Tuesday, October 20, 2009

Lincoln University’s Archives – a resource for genealogical researchers

It should not be surprising to anyone that I am often contacted by African Americans doing genealogical research who want to learn more about an ancestor who, they know or believe, graduated from Lincoln University. It is always a pleasure to talk to or correspond with them and to alert them to the resources that we have digitized and made available from our website – alumni directories, college catalogues (which in past years included lists of students and information about their class rank and awards at graduation), alumni newsletters, student newspapers, etc. – that allow individuals to do their own research, without even visiting our campus.

Two genealogical researchers who have contacted me over the course of my nine years working in the Lincoln University Archives stand out as unusual, in that their genealogical search for an African-American ancestor came about after learning in middle age that they even had such an ancestor; in short, both these individuals had grown up assuming that their ancestry was strictly European.

In the first case, the individual learned in late middle age that his father had “passed” into the white community as a young man. It was only after his father’s death that he tracked down other members of his father’s family and discovered for the first time the reason for the total estrangement between his own nuclear family and his father’s extended family all the while he was growing up. He contacted Lincoln after learning that his grandfather, whom he had never known, was a Lincoln University graduate (class of 1888).

The second case occurred just last week, when an individual contacted me looking for information – and if possible, a photograph – of his grandfather, an 1897 graduate of Lincoln. This gentleman had no knowledge of his own African roots until he met his African American father for the first time about seven years ago. He described the experience of meeting and getting to know his father as wonderful, and declared his strong interest in finding more about his grandfather.
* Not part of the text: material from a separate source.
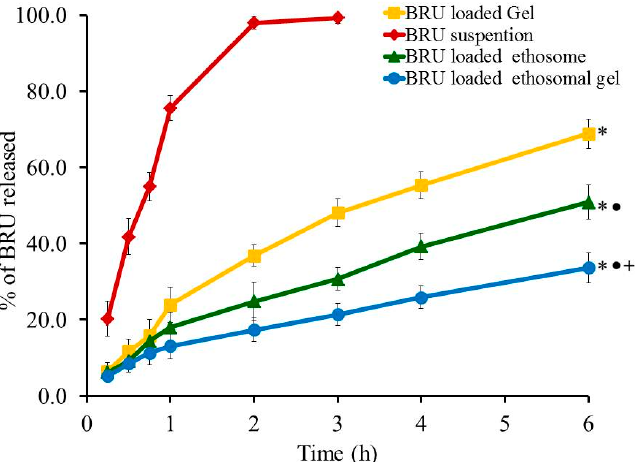
Figure 7. Profile of In vitro release experiment from BRU preparations at 37 ◦ C. Data are expressed as the mean ± SD ( n = 3). * p < 0.05 comparable to BRU suspension, • p < 0.05 comparable to BRU loaded gel and + p < 0.05 comparable to BRU loaded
Amazingly, it turned out that one of our online resources, the 1893-1901 Student Record Book that is part of our HBCU Library Alliance digital collection, contained a “thumbnail” size black and white photo of his grandfather!

We are very pleased to be able to help all descendants of Lincoln University graduates in their quest for information about their ancestors, and we continue to “grow” our collection of digitized resources that are available from our website. Our latest PHMC grant is funding the microfilming and digitization of yearbooks, Garnet Literary Society materials, and faculty and board of trustee minutes up to the mid-twentieth century and will result in significant contributions to our online archival collections, once they are complete in 2010.

1 Comments:

Blogger BlackJackTack said...

I am trying to find a list of the Native American students, in particular Apache students, that may have come to Lincoln Institute between January 1884 and 1900. I have been told that some English speaking Apache Students bound for Carlisle may have come directly to or were forwarded on to Lincoln Institute for advanced education. Any assistance is appreciated.